▶ TASK
Please copy word for word the lines of the records below, starting at the line containing "subtitle 1. Technologies" and ending at the line containing "text SPÉCIFICATIONS TECHNIQUES", with both of those lines included.

----------------

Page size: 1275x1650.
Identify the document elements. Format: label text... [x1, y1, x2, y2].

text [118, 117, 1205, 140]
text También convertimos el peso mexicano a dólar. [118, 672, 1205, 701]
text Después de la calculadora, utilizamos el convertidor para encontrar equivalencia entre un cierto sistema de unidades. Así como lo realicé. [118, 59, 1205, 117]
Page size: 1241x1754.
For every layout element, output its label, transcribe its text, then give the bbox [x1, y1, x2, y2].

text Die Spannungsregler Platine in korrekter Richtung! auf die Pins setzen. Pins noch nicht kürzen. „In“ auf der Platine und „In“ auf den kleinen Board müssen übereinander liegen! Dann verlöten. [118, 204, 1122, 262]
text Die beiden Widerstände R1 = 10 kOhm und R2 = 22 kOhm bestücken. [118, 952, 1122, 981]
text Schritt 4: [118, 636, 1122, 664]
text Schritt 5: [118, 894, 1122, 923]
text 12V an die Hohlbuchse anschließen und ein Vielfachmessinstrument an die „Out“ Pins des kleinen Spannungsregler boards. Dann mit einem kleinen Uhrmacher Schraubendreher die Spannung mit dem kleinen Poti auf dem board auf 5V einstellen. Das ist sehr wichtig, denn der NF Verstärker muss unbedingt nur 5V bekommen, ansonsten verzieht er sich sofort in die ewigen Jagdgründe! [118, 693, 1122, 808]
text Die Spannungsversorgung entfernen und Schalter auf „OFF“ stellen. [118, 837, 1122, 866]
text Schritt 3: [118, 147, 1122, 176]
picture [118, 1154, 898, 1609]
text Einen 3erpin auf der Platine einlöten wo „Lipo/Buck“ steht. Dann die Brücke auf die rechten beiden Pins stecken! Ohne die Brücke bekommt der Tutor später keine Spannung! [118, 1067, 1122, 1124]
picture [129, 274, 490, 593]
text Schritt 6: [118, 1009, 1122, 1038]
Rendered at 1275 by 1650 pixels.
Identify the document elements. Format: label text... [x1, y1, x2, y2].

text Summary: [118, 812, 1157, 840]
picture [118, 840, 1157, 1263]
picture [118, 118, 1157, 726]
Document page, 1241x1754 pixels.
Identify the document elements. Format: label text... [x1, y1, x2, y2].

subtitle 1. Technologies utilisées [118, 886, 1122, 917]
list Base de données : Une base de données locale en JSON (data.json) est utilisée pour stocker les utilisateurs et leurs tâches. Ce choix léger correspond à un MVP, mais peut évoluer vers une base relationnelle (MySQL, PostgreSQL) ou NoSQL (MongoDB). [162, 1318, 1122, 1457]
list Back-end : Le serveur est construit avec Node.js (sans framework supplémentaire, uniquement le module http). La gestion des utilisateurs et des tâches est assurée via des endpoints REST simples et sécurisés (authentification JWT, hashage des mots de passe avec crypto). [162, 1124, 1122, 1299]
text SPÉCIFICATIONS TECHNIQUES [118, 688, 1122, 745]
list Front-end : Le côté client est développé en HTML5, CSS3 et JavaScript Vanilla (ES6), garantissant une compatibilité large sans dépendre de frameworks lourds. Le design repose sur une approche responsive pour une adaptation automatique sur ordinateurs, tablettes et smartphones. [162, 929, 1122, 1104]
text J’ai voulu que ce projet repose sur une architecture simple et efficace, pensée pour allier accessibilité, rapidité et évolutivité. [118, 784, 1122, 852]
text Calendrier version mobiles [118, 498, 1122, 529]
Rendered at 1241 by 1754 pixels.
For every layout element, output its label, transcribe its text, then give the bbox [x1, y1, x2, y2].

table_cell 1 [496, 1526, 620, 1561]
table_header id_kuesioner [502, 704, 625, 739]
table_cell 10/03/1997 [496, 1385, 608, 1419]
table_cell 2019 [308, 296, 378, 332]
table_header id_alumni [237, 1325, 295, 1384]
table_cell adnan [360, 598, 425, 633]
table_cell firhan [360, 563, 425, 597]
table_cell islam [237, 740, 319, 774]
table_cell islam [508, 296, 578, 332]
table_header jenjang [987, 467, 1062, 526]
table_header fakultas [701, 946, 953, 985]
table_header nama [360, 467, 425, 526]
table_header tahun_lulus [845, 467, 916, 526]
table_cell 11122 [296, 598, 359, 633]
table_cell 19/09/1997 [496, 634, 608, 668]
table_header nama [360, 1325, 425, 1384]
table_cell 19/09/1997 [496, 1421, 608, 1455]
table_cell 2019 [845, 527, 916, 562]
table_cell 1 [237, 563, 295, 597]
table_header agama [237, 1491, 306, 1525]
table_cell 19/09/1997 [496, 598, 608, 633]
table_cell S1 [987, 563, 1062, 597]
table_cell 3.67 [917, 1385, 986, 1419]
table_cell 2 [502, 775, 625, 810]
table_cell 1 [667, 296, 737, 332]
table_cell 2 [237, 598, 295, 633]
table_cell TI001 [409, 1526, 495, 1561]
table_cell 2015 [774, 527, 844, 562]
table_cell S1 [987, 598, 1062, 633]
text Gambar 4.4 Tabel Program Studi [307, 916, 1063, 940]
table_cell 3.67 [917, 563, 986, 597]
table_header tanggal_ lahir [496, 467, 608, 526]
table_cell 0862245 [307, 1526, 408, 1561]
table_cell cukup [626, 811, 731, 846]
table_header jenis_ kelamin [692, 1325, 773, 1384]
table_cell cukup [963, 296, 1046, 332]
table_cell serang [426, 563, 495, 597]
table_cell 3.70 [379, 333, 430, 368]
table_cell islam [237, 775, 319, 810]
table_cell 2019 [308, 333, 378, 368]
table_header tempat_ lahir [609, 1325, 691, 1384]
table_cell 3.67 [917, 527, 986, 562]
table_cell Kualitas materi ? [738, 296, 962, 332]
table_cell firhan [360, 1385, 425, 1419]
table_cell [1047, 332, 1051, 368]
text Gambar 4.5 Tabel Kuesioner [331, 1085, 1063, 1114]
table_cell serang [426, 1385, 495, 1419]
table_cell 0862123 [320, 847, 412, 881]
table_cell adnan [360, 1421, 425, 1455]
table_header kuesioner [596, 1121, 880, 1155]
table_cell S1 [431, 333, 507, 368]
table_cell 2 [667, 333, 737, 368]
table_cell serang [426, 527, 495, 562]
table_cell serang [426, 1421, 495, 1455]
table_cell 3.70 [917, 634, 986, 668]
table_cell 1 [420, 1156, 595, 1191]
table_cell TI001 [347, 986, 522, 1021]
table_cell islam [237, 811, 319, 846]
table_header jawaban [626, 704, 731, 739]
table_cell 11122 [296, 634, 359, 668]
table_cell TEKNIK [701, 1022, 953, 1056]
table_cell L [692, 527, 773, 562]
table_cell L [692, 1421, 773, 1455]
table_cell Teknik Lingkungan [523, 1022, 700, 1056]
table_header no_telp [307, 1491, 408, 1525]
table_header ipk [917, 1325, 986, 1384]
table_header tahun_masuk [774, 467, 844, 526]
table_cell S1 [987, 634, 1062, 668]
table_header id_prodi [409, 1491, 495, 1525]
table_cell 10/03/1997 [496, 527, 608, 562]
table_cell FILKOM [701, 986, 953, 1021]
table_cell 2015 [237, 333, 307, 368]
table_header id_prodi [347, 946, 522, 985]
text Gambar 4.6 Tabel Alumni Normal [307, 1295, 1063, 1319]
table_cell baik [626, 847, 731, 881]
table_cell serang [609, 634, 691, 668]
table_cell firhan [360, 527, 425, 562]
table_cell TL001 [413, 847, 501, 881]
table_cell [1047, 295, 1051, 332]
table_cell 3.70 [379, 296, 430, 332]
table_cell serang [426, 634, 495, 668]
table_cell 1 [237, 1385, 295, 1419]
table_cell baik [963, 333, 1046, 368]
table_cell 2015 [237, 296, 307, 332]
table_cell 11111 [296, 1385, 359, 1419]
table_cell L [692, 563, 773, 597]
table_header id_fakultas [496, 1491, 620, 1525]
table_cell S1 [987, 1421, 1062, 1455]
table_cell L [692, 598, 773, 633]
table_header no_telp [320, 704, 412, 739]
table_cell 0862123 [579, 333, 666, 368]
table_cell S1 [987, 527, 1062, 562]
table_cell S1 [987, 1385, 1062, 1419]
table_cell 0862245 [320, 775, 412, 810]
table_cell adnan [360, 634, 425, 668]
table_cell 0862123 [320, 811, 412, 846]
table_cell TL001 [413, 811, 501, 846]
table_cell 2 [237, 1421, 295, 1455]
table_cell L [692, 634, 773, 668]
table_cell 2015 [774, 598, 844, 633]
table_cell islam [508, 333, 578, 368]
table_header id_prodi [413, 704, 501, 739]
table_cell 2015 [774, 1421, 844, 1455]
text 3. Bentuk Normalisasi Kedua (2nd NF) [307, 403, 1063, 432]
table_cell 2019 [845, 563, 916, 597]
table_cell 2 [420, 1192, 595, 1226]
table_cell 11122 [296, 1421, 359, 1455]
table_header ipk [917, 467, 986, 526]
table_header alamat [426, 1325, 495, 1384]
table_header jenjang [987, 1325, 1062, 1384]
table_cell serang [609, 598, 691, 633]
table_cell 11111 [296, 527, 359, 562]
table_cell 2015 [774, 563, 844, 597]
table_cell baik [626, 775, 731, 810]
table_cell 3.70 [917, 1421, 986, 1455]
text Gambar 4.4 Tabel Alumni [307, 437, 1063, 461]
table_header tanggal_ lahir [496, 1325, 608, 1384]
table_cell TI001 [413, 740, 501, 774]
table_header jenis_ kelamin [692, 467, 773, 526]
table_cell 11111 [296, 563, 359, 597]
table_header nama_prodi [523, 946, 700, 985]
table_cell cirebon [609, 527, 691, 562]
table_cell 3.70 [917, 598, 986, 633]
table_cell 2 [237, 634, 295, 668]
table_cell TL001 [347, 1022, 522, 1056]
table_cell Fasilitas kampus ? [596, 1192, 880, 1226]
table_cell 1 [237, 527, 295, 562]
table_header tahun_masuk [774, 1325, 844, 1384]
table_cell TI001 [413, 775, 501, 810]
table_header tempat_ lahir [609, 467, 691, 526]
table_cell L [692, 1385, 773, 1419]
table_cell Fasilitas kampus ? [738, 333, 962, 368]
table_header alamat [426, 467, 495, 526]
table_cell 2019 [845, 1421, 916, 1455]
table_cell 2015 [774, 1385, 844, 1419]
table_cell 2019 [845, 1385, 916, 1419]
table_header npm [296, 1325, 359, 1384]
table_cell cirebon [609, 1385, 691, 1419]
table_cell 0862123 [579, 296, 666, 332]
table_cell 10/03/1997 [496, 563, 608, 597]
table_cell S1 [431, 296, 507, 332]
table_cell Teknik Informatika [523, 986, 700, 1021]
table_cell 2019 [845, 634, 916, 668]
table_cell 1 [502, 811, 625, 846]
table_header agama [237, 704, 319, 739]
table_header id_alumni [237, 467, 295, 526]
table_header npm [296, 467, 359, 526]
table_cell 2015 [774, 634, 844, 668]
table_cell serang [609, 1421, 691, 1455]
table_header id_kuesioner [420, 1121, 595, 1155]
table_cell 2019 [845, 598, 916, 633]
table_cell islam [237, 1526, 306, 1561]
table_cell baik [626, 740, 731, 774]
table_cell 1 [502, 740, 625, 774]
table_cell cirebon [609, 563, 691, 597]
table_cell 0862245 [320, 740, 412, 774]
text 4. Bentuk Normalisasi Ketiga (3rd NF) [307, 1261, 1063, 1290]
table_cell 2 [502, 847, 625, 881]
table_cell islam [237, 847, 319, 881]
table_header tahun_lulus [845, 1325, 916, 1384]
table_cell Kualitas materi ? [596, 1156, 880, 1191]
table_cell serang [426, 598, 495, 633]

----------------

▶ RESPONSE
subtitle 1. Technologies utilisées [118, 886, 1122, 917]
list Base de données : Une base de données locale en JSON (data.json) est utilisée pour stocker les utilisateurs et leurs tâches. Ce choix léger correspond à un MVP, mais peut évoluer vers une base relationnelle (MySQL, PostgreSQL) ou NoSQL (MongoDB). [162, 1318, 1122, 1457]
list Back-end : Le serveur est construit avec Node.js (sans framework supplémentaire, uniquement le module http). La gestion des utilisateurs et des tâches est assurée via des endpoints REST simples et sécurisés (authentification JWT, hashage des mots de passe avec crypto). [162, 1124, 1122, 1299]
text SPÉCIFICATIONS TECHNIQUES [118, 688, 1122, 745]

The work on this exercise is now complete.